[Records contained in a dataset]
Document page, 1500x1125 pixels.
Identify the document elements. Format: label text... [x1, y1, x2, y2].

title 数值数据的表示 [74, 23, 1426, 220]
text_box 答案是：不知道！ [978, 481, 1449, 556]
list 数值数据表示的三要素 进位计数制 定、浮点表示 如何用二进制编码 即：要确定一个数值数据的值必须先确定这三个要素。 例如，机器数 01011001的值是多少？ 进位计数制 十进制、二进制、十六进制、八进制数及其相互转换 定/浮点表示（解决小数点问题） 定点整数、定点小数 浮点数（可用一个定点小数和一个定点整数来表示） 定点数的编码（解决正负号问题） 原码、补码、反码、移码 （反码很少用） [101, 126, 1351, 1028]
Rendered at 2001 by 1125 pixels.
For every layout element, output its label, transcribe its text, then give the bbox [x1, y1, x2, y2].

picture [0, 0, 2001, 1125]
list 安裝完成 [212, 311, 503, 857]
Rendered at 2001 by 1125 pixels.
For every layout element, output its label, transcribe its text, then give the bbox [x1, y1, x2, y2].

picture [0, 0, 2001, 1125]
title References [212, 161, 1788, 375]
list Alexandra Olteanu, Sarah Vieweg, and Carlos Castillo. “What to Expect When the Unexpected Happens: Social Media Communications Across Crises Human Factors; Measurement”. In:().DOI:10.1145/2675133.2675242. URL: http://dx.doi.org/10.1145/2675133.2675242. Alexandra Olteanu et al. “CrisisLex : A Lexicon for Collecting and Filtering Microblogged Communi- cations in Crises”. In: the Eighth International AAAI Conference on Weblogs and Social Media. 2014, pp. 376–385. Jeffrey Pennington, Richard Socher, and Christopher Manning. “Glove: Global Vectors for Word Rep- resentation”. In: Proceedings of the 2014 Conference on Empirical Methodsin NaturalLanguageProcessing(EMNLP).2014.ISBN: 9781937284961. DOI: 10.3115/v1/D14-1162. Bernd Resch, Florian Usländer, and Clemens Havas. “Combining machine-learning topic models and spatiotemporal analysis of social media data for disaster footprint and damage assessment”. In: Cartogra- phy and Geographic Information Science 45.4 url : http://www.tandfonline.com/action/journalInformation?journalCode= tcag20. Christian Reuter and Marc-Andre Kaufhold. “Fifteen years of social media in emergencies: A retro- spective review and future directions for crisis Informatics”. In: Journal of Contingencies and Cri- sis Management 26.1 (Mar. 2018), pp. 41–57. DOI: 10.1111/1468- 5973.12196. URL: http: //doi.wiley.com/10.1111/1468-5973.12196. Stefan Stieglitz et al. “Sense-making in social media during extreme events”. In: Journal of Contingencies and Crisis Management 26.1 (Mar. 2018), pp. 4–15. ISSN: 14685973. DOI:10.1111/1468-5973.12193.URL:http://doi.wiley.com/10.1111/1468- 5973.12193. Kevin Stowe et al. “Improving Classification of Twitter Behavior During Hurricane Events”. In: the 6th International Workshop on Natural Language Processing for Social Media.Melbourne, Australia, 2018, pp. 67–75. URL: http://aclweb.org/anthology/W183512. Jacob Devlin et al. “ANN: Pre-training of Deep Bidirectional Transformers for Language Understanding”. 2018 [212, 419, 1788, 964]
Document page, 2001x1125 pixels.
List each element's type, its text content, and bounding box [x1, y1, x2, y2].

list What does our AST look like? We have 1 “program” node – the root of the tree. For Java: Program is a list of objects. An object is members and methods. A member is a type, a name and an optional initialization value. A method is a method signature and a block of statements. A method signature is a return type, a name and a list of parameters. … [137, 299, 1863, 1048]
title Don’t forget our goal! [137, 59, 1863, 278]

_Assignment:_
Locate the lines above that hold the word "page". Show every one of them.

_Task result:_
Document page, 1500x1125 pixels.
Document page, 2001x1125 pixels.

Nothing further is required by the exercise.